During those oh-so-important socially formative years known as the tweens and teens, I told a lot of stories. Some of them were good and hopeful, but most of them were lies I told myself. Most of them were attempts at explaining and justifying actions of myself and others without taking responsibility or seeking understanding.

The most negative and self-destructive of those stories were planted in my mind by my peers. I was, without a doubt, a bit socially awkward. And I most definitely did not fit the appearance mold of the “popular kid” in any way. As such I was predictably the target of some teen-age stigmatizing and hazing. Nothing too blatant and rarely anything physical. No, my peers were a little more creative than that.

They convinced me I was in love with perhaps the most unattainable girl in my class. I’ve told part of that story before. The important part here is that they weren’t completely at fault–I let them do it. I bought into the story. Why? Because I wanted so badly to believe it was true.

That deep desire–not a bad thing in and of itself–lead me to lie to myself. That one lie planted the seeds for dozens more that would undermine my social interactions for years. Some days I look back on those years and I’m amazed I survived. When I look back, though, I can see pretty clearly the bad stories I told myself and what I had to do to get on a less tragic track.

What did I do? I took a step back from myself. I looked at myself like I’d look at a character in a story. There really is nothing quite as odd as looking at yourself in the third person omniscient and for the first time seeing a bigger picture. Taking that stance pulled me above the blinders and roiling emotions that were confounding me.

Once my character was in context, I could begin to weed fact from hope and illusion from reality. It takes being very honest and tough on yourself to do that. That’s why a key part of any personal development is a willingness to face some hard truths and to let go of illusions we’ve wrapped ourselves in.

For me, the truth was I could have fit in if I had really wanted to. Deep down, however, I really wanted to be my own person and do things my own way. The social pressure of that tender age pushed in the opposite direction. The resulting conflict was the fertile ground where the bad story seeds grew.

The first relationship we have to get straight is the one we have with ourselves. We have to learn to be honest with ourselves, no matter how much it hurts or how much it shatters our cherished image of who we think we are. Very often we will find that we aren’t who we think we are and we’re not fooling anyone but ourselves by pretending. That’s something we can only see when we’ve taken that step back and looked at the whole story we’re trying to tell.
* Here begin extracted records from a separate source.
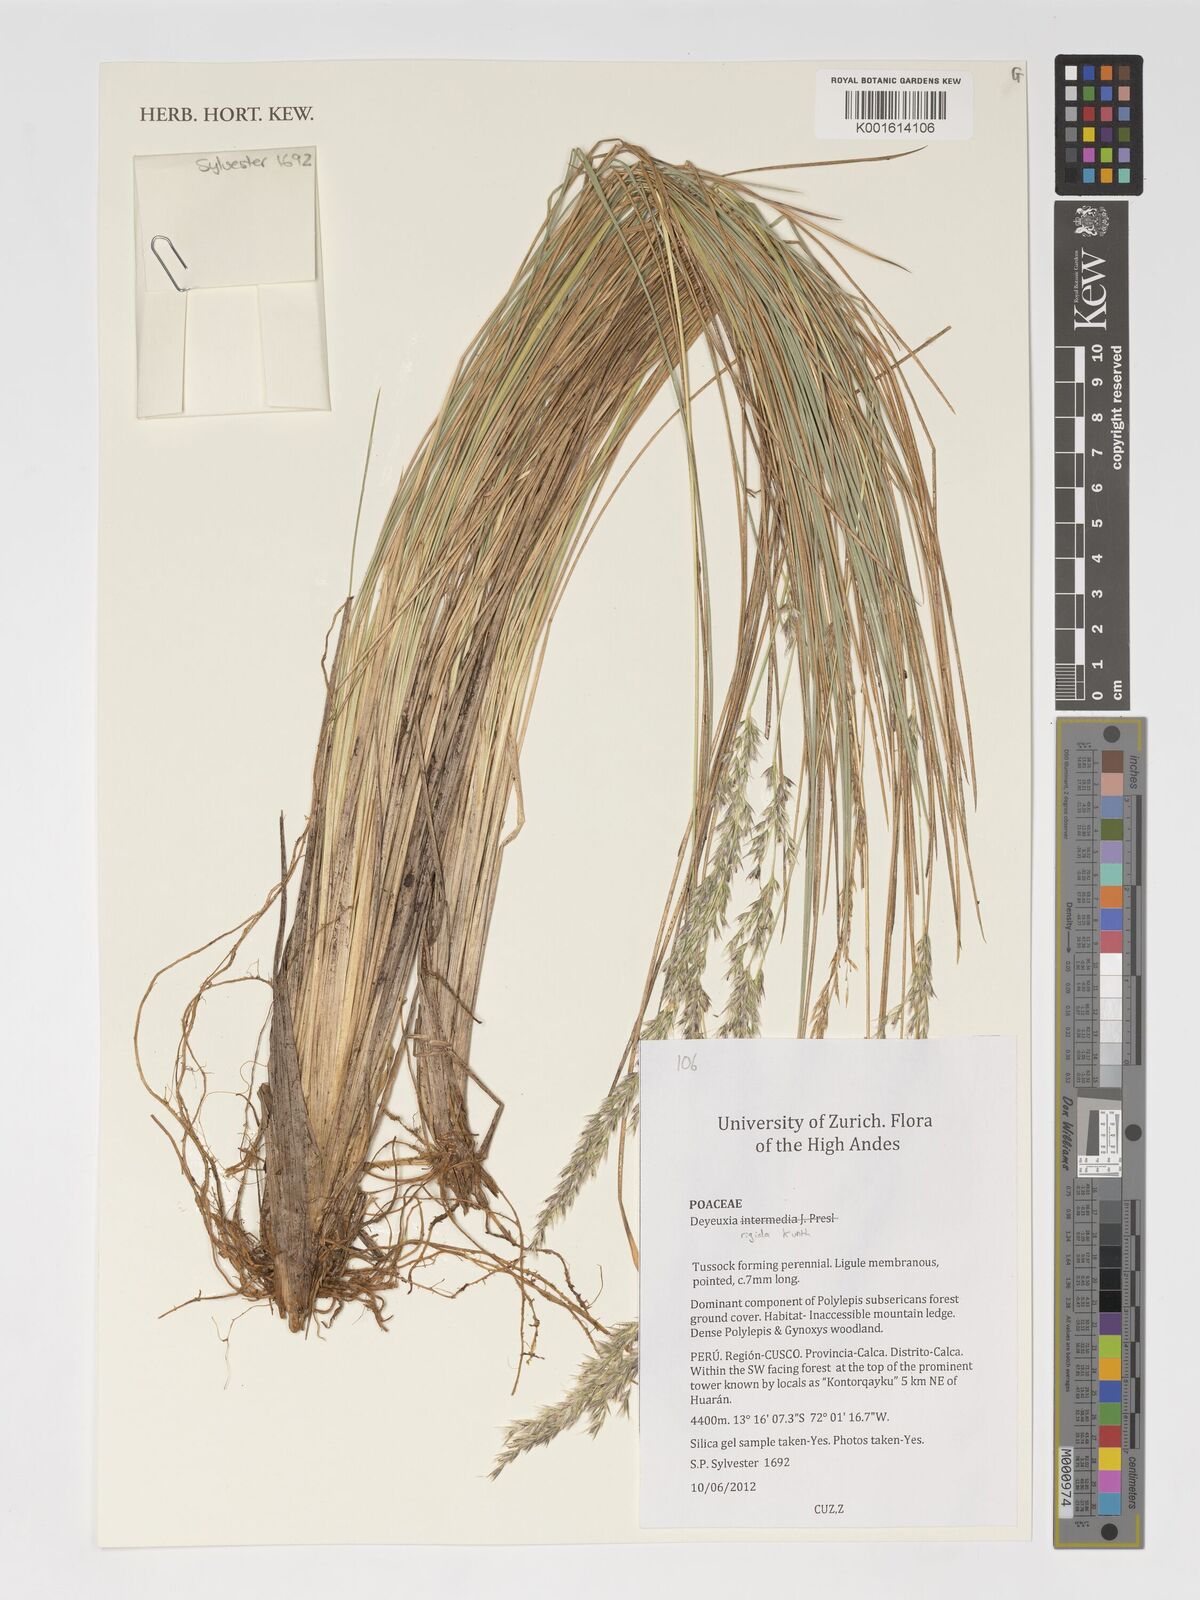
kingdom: Plantae
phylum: Tracheophyta
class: Liliopsida
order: Poales
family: Poaceae
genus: Cinnagrostis
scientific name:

Once we have ourselves in context, we can more easily separate reality from fantasy. That ability–one that admittedly takes a lot of practice and is never quite fool proof–is the key to learning lessons from your crushes.

There are few stories as intriguing in our lives as those of love lost, found and never had. Through them, we can learn even more about ourselves and those around us. That’s what the Grown-Up Crush is all about–learning from our own stories.